Marcos levantó por fin la cabeza.
—Papá, eso es una locura. Firma ya. Vende.
—No es tan sencillo —replicó él—. He dedicado treinta años a esta empresa. Tu abuelo me ayudó a levantarla. Si vendo, ¿qué hago después? No sé vivir sin ese trabajo.
—Te jubilas, viajas, disfrutas del dinero —dijo Jimena—. No todo el mundo tiene la suerte de recibir una oferta así.
Yo me dediqué a leer la oferta con calma, intentando que no se notara lo familiar que se me hacía cada cláusula.
—¿Qué condiciones ponen sobre los empleados? —pregunté—. ¿Y sobre las funciones de la dirección actual?
Mi padre parpadeó, sorprendido.
—Dicen que mantendrán a toda la plantilla al menos tres años. Y que respetarán la estructura de dirección, salvo cambios puntuales. En teoría, yo seguiría como director general.
Seguí leyendo.
—Las condiciones son buenas —dije al cabo de un rato—. El precio es alto, el pago es al contado, el plazo es rápido. No parece una trampa. Lo único que te frena es… —lo miré— emocional.
Todos se quedaron mirándome.
Mi madre fue la primera en hablar.
—Qué formal hablas, hija. Pareces una economista —dijo, medio en broma, medio en serio.
—He leído mucho estos días —respondí—. Y supongo que algo se me ha pegado del abuelo.
Mi padre se frotó la frente.
—Lo que me preocupa —confesó— es que, si vendo ahora, dentro de unos años descubra que la empresa valía el doble.

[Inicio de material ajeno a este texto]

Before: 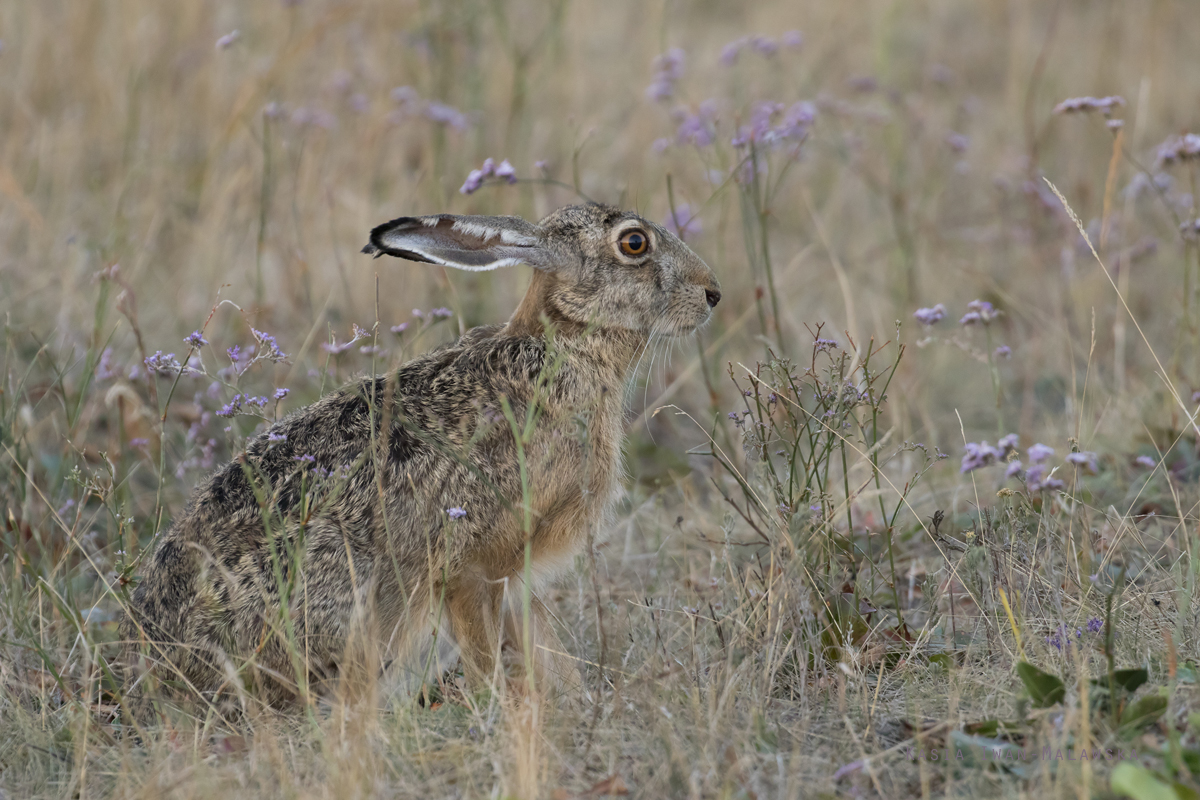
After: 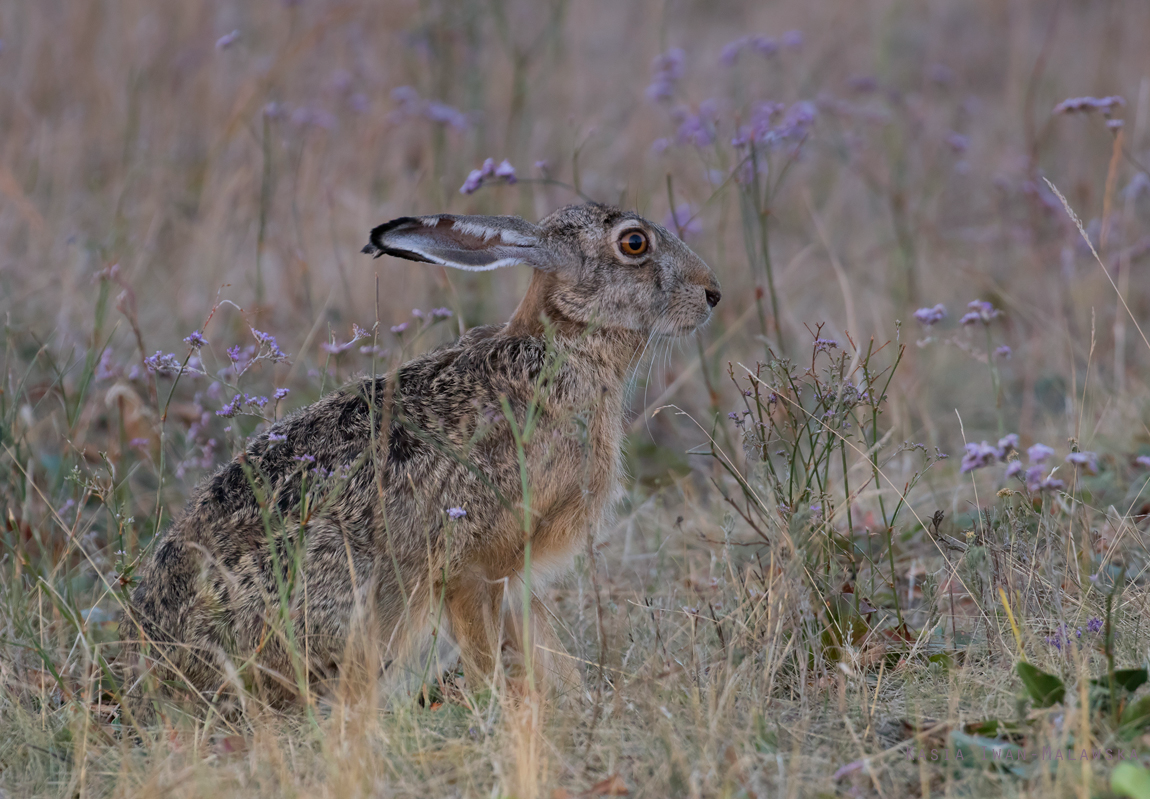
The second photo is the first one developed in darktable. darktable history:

O que me arrepienta.
—Papá —intervine—, últimamente apenas duermes del estrés. Lo sé. Tú mismo lo has dicho muchas veces. Un buen negocio no solo se mide por los beneficios, sino por lo que te cuesta en salud.
Se quedó callado.
Al final, suspiró hondo.
—Creo que tengo que aceptar —dijo al fin—. Es demasiado dinero para decir que no. Y, siendo sincero, el estrés de la deuda me está comiendo por dentro.
—Entonces no es solo una oferta —comenté en voz baja—. Es una salida.
Después de cenar, mientras recogía los platos con mi madre, ella volvió a hacer lo de siempre: minimizarme.
—Has hecho buenas preguntas, hija —admitió—. No sabía que te interesaba tanto esto.